At 03:02 30-06-2008, Magnus Westerlund wrote:
As some may have seen I held a discuss in two parts. The second part
was unfortunately not discussed until last week at all with me. I
would like to get your input into this question.
My discuss was started due to there was a rule which wasn't a rule,
i.e. it didn't contain any elements. A clear syntax violation in
ABNF. The rule in the issue was "Standardized-tag", this can be seen
in version 10 of the draft in section 4.1.3.
The question was raised by Frank in 2007.
Quoting the section from RFC 2821:
"For IPv6 and other forms of addressing that might eventually be
standardized, the form consists of a standardized "tag" that
identifies the address syntax, a colon, and the address itself, in a
format specified as part of the IPv6 standards [17]."
That might have to be changed as well.
Is there a any problem with defining a rule for what characters is
allowed in future tag for identifying literal address formats that
is large enough to motivate living with the interoperability issue?

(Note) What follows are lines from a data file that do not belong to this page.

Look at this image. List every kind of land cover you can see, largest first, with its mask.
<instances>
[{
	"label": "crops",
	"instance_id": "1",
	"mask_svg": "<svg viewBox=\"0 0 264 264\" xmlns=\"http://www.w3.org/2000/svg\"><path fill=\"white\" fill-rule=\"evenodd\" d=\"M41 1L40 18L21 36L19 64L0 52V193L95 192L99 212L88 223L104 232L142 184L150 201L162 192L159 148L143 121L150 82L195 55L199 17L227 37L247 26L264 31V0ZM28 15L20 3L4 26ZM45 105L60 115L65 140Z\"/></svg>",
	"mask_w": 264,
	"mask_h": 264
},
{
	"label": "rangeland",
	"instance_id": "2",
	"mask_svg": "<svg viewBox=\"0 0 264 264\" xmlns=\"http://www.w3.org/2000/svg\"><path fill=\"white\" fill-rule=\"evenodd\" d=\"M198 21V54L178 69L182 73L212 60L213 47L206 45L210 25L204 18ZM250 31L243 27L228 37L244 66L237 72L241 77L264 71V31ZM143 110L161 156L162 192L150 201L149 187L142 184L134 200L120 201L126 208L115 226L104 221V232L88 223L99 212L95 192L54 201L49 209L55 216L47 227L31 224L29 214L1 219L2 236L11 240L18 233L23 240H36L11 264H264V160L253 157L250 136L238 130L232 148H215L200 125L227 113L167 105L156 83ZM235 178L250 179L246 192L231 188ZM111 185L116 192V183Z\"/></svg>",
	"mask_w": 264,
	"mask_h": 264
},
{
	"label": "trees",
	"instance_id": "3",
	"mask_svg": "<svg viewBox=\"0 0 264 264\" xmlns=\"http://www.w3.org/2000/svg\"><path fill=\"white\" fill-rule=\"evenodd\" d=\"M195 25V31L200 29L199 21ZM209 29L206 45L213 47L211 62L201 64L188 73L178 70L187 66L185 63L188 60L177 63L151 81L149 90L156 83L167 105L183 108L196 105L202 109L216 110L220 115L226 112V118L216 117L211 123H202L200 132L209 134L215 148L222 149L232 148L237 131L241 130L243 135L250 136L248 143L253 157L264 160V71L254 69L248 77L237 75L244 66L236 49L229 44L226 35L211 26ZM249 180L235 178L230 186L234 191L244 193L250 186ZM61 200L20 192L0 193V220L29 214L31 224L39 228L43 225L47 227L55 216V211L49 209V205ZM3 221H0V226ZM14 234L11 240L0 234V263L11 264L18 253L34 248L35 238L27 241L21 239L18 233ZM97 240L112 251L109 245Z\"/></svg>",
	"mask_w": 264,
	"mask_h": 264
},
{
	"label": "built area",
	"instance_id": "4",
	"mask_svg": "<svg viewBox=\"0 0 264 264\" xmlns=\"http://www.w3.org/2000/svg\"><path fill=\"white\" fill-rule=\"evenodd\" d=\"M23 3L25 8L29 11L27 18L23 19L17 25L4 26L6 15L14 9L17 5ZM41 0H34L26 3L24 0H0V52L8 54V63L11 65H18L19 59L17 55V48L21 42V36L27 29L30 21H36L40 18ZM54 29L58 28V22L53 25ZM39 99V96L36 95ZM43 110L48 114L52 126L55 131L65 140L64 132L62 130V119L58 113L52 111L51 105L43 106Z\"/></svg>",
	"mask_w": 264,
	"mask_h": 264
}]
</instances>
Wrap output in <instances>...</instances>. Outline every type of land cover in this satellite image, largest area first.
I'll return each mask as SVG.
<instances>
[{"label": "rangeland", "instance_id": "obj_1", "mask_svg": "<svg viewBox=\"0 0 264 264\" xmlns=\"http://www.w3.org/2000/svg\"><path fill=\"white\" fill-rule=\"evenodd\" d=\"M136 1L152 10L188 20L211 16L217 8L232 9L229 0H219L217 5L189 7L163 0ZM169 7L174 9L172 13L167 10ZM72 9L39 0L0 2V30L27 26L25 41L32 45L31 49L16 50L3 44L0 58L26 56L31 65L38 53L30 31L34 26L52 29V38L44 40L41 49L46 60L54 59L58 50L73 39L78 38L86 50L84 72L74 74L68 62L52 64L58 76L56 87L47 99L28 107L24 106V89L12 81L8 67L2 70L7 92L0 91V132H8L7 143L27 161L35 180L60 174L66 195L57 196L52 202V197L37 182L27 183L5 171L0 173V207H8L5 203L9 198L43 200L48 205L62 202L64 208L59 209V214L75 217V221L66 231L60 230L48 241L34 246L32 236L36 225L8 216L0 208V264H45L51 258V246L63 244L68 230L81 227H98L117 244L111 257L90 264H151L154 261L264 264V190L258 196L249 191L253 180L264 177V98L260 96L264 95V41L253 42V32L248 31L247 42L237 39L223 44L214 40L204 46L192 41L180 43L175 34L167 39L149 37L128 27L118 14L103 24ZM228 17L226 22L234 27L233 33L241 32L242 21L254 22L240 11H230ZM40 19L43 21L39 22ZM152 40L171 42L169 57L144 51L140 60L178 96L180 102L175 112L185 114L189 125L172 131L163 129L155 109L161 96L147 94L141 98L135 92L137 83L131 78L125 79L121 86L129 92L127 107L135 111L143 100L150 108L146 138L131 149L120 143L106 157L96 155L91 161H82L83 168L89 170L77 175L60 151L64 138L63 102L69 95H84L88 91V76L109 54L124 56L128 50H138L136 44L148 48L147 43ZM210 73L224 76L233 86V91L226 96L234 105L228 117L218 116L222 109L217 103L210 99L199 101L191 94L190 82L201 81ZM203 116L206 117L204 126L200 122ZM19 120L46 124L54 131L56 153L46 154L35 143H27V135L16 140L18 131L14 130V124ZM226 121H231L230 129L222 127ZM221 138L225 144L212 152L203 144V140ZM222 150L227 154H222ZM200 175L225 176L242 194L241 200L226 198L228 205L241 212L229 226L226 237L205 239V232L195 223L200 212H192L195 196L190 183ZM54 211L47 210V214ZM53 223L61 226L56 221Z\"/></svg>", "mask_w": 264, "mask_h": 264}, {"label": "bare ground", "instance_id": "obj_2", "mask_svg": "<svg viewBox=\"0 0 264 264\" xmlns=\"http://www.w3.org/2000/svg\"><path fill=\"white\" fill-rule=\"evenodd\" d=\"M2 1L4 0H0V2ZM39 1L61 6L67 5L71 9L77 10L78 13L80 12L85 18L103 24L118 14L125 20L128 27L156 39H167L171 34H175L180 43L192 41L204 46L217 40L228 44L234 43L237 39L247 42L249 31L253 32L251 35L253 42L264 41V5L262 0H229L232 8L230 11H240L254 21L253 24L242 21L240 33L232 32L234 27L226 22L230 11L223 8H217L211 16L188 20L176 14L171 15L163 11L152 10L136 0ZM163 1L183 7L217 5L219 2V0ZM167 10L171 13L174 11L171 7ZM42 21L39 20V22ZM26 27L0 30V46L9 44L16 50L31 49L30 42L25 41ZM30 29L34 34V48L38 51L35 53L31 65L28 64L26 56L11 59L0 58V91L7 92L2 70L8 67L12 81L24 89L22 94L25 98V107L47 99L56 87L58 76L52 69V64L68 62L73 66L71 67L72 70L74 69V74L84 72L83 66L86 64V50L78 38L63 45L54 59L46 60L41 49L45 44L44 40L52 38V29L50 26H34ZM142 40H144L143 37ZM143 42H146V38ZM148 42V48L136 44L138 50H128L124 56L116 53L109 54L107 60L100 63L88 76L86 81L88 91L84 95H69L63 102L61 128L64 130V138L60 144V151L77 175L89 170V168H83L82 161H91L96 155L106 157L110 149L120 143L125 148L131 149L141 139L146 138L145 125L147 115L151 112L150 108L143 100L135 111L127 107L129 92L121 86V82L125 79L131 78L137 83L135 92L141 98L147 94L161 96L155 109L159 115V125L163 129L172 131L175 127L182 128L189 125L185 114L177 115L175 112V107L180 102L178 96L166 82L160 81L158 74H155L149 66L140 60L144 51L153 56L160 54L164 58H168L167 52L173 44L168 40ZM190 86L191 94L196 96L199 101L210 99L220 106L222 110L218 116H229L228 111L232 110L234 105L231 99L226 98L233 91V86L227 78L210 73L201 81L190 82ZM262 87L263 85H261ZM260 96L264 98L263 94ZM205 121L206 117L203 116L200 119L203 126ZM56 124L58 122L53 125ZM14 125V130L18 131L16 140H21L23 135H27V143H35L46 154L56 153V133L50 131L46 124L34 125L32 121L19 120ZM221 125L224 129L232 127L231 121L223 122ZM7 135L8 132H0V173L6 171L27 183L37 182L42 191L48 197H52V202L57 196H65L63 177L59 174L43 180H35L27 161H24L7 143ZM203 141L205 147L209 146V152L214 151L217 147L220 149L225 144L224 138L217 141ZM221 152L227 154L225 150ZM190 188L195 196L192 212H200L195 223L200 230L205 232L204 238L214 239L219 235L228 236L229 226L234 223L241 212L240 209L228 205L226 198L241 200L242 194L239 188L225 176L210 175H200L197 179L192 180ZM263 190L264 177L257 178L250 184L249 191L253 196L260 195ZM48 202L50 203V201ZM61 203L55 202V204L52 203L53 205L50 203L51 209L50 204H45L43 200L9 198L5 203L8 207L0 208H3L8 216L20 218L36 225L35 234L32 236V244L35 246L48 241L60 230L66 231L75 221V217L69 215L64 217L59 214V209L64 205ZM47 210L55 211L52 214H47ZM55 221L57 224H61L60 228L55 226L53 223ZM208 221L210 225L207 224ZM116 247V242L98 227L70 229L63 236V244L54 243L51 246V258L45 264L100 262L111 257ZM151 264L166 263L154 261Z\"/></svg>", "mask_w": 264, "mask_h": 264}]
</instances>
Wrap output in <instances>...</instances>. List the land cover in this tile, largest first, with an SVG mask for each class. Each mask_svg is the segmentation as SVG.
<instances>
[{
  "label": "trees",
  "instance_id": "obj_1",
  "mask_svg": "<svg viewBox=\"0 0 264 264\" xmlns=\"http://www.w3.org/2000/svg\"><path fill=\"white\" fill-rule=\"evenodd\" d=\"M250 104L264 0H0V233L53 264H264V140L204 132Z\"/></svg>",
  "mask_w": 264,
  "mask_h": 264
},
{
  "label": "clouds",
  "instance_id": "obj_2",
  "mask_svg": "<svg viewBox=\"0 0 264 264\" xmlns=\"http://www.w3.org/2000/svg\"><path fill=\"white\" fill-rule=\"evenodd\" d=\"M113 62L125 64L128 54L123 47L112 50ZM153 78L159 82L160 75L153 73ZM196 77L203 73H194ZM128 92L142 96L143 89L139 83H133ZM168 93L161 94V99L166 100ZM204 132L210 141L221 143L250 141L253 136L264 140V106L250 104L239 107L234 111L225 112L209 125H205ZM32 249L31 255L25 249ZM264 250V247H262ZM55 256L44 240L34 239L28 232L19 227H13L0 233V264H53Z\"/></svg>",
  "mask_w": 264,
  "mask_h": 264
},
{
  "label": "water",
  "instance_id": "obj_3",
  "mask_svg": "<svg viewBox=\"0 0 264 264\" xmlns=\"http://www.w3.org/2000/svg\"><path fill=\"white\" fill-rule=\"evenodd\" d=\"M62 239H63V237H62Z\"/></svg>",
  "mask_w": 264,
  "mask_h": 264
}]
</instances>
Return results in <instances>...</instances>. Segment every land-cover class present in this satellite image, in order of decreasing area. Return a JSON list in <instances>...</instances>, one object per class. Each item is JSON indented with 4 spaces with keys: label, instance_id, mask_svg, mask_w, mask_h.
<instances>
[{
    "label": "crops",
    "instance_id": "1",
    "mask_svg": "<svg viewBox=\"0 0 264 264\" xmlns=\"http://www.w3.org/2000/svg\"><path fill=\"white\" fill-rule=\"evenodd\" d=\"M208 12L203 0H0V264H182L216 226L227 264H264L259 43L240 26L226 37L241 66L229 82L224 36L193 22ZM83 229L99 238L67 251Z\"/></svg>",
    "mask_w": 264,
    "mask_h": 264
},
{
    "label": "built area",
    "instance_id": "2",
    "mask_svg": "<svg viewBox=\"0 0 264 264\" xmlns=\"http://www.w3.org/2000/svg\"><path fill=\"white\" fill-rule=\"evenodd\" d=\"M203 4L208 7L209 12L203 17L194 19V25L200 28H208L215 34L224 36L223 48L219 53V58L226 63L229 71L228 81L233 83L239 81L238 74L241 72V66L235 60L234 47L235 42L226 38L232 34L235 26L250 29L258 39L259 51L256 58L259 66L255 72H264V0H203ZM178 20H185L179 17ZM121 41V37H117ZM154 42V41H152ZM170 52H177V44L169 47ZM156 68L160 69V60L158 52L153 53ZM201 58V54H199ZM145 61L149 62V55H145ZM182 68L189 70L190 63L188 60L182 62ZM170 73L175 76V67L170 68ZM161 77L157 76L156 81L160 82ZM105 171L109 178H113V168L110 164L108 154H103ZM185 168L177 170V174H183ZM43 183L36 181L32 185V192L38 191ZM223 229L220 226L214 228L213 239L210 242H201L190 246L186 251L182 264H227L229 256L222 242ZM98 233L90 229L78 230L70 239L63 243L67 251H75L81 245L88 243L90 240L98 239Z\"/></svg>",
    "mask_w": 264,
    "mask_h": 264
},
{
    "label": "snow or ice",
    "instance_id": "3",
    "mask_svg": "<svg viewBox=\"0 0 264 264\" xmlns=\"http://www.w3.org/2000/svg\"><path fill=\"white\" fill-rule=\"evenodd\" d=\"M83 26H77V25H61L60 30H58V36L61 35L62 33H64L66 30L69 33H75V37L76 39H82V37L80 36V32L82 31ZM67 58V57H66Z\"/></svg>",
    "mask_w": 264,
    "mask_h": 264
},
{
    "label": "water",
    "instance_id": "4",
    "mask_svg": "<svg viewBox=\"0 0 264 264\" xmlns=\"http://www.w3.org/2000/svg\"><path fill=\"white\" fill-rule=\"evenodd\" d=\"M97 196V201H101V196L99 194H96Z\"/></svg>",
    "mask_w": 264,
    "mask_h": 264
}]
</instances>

A point raised during the discussion was whether something is valid
because it is permitted by the syntax. Some future document might
have a case where IPv6 addresses with a scope identifier are covered
in SMTP. That's where the standardized tag comes in. It can also
apply to other forms of addressing.
One might have to go back all the way to 821 to fully understand the
rationale of what's in this draft. And even then, it's not that
obvious unless you talk to the people who actually wrote the text.